Entries taken from a collection
◆ ◆ ◆ ◆
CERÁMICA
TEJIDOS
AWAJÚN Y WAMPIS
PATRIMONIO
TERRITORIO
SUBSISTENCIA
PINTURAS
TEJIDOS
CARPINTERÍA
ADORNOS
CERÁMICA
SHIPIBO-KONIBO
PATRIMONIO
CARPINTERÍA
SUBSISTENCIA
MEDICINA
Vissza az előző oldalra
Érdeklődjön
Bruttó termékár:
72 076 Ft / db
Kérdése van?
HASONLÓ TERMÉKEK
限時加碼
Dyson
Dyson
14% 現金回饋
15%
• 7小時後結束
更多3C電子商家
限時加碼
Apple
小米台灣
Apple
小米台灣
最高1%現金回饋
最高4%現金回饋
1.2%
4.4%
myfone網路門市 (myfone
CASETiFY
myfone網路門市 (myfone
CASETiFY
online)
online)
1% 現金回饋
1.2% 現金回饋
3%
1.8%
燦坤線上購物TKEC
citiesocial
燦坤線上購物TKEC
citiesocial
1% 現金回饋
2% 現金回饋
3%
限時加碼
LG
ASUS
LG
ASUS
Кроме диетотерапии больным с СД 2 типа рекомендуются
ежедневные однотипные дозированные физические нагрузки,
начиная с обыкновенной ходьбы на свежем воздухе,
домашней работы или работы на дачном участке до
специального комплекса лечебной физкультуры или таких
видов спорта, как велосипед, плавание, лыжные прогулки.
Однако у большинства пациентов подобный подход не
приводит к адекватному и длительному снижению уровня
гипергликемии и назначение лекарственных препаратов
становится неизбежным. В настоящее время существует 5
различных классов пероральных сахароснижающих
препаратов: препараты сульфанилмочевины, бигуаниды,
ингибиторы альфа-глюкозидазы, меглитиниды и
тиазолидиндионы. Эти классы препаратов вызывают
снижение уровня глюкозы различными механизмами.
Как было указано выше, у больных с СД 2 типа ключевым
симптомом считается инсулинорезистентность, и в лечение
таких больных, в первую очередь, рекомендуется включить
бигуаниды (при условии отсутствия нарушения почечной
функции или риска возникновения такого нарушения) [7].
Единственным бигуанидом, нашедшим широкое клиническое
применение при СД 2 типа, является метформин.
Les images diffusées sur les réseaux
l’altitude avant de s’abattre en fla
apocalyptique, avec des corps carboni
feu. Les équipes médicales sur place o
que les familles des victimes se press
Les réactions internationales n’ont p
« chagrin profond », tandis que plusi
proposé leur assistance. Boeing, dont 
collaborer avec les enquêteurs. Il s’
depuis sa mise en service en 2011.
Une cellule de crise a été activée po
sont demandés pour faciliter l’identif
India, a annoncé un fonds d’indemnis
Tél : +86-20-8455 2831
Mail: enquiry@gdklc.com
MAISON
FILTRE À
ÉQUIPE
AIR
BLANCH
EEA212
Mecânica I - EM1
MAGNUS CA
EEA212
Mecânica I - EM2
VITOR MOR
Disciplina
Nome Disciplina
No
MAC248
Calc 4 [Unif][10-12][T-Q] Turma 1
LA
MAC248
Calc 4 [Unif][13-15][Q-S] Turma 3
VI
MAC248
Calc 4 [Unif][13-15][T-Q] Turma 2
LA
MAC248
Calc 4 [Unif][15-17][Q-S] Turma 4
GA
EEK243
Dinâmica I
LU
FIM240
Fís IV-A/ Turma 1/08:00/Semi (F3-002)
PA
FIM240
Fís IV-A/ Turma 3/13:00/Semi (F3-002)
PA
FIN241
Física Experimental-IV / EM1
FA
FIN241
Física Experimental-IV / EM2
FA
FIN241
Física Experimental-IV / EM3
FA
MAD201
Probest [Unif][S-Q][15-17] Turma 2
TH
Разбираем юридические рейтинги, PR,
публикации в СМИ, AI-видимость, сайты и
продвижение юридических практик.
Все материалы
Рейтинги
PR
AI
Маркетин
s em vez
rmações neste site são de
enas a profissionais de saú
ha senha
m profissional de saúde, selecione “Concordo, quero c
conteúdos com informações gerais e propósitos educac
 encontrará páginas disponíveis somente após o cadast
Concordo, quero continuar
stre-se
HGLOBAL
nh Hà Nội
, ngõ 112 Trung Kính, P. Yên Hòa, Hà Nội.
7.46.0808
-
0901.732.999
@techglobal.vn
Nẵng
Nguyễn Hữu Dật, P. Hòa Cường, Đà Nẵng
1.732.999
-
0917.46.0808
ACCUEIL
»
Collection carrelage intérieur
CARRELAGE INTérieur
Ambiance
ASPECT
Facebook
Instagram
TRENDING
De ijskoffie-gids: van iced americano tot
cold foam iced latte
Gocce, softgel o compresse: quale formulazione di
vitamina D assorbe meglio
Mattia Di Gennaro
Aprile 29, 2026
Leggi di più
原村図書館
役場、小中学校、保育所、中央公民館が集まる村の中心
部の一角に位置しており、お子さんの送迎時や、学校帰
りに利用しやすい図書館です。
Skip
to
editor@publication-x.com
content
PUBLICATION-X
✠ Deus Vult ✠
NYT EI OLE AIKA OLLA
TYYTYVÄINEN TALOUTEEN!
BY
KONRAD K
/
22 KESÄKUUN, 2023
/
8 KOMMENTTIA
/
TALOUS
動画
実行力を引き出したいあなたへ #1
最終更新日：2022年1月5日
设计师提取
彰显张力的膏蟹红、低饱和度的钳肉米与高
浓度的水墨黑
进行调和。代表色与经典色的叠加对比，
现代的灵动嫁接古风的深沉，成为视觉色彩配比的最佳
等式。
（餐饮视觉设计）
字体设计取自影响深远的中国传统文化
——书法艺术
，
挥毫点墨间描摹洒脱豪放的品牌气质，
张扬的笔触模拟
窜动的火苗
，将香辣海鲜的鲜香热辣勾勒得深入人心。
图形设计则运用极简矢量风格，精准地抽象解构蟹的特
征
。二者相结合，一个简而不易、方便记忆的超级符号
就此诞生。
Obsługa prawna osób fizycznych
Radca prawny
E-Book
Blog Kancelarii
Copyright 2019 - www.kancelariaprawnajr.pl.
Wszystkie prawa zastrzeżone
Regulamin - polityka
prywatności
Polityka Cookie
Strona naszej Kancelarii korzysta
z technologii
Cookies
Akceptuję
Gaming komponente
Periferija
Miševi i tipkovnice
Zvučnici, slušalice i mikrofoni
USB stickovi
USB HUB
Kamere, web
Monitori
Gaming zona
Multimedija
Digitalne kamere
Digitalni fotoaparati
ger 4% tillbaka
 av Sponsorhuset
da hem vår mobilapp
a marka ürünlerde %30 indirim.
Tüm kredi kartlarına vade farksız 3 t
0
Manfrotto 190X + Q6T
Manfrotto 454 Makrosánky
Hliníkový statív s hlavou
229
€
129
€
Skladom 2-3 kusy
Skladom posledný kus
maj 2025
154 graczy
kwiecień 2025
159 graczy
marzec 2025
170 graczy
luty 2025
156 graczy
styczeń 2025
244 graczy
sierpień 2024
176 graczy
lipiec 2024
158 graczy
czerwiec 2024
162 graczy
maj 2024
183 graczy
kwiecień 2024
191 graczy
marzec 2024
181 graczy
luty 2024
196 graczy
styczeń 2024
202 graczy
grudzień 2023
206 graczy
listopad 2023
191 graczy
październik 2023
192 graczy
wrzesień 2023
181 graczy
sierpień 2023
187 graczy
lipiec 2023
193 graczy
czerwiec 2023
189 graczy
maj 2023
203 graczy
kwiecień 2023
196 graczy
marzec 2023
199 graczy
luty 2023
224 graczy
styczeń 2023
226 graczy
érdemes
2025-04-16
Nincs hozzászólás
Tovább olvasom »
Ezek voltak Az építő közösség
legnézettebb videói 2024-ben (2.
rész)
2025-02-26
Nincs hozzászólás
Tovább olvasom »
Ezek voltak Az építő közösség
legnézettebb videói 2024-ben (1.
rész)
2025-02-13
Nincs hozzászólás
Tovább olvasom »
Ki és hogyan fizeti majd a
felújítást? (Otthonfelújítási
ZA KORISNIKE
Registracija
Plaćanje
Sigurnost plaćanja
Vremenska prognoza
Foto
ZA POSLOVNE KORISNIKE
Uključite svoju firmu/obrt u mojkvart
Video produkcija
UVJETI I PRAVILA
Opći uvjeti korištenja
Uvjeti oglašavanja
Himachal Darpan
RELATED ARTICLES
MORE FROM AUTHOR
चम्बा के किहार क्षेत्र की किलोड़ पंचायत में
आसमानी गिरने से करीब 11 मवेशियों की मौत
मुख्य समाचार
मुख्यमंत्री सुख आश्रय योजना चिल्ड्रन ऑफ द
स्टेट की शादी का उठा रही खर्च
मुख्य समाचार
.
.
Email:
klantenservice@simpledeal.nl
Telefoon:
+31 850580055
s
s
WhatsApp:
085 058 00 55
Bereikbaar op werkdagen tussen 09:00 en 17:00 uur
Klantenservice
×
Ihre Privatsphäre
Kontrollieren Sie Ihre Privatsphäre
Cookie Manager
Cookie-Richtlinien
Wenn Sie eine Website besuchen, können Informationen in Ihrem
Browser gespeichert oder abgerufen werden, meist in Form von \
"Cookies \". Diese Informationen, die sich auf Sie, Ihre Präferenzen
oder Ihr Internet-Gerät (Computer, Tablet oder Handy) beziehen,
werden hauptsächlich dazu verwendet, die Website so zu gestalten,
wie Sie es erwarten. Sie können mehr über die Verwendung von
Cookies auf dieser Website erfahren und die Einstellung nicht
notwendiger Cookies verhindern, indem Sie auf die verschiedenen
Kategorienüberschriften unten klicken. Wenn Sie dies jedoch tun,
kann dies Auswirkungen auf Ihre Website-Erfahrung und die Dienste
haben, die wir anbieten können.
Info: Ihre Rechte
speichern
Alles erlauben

◆ ◆ ◆ ◆
TASK DETAILS :: All lines that contain the word "kwiecień" must be copied from the records above.

COMPLETED EXERCISE ::
kwiecień 2025
kwiecień 2024
kwiecień 2023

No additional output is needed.